(Given entries)

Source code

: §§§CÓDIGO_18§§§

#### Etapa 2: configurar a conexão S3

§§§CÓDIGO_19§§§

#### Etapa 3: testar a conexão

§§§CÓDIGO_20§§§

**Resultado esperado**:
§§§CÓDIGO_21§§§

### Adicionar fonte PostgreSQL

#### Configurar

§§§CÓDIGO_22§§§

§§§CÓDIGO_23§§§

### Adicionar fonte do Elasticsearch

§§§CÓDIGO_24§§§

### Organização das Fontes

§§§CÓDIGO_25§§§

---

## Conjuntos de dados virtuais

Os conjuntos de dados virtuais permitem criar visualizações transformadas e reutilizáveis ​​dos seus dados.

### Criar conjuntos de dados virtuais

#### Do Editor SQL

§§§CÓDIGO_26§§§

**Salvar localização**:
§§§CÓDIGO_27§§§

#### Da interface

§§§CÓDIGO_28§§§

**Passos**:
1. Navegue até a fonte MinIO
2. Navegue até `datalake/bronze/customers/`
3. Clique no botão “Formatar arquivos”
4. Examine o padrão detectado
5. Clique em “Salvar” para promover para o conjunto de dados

(End Given entries)

### Requirement
Please transcribe exactly the line containing "2. Navegue até" and every line after it to the end of the data, and no other lines.

### Written answer
2. Navegue até `datalake/bronze/customers/`
3. Clique no botão “Formatar arquivos”
4. Examine o padrão detectado
5. Clique em “Salvar” para promover para o conjunto de dados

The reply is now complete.